After a lapse of 8 years, the Trade Act of 2002, which includes the Bipartisan Trade Promotion Authorities Act of 2002, grants Trade Promotion Authority (formally called fast track) to the President through July 1, 2007. The Act also establishes a new Congressional Oversight Group to provide an opportunity for consultation with the Administration by all committees of jurisdiction over laws that might be affected by a trade agreement. The Trade Act of 2002 both restores American leadership in the international trading system and incorporates other key initiatives including the Trade and Adjustment Assistance Reform Act of 2002, the Andean Trade Promotion and Drug Eradication Act, and the Customs Border Security Act of 2002.

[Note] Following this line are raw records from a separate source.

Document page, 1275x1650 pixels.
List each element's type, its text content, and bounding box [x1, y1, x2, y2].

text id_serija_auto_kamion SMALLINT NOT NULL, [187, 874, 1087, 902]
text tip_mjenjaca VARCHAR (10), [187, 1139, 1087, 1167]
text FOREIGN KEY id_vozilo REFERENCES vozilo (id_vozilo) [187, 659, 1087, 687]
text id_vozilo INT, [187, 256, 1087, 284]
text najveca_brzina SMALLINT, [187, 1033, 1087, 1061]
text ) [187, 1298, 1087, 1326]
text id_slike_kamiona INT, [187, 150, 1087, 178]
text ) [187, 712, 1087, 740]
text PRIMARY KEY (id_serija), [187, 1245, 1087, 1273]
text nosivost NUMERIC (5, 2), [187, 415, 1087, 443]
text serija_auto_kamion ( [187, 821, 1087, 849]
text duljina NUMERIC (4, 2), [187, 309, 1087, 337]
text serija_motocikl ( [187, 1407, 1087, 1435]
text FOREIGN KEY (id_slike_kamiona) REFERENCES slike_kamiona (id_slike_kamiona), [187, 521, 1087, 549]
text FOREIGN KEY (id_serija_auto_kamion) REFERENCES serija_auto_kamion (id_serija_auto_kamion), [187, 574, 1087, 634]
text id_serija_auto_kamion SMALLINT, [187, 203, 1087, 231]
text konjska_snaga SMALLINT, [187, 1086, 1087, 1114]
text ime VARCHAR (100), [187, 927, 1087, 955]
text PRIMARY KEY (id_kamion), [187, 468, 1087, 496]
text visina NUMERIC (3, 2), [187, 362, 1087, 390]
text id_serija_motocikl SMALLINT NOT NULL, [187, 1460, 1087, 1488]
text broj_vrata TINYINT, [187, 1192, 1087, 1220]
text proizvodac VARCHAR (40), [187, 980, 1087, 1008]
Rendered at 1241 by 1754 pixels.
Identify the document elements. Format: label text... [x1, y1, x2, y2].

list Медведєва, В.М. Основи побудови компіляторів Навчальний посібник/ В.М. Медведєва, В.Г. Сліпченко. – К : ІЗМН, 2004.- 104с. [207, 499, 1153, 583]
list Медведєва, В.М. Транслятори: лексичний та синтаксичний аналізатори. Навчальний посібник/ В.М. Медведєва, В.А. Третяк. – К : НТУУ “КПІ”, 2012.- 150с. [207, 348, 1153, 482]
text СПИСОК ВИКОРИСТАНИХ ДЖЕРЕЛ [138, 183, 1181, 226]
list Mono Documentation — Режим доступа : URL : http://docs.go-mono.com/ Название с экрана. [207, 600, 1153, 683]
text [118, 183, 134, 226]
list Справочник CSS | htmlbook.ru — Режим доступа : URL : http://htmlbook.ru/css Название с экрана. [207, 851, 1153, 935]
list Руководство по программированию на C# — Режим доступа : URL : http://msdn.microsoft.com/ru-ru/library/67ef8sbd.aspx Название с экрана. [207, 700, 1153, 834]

Due to the central role of Congress in formulating international economic policy, an understanding of U.S. international trade law and policy must begin with the statutory authorities and programs that provide the foundation for our trade policy. This document provides two essential tools for those interested in obtaining a better understanding of U.S. trade law and policy. Part I contains a general overview of current provisions of U.S. trade laws. This overview was prepared by the staff of the Subcommittee on Trade and provides a thorough yet understandable explanation of how these laws operate. Part II contains a compilation of the actual text of these laws, as amended. This updated statutory compilation incorporates all major provisions of U.S. trade law and includes all amendments to these laws as of the end of the 108th Congress. While this text should not be treated as a substitute for official public laws or the United States Code, we hope that the integration of numerous separate Acts of Congress into one text, as well as the explanatory volume, will prove useful to official policymakers as well as the interested public.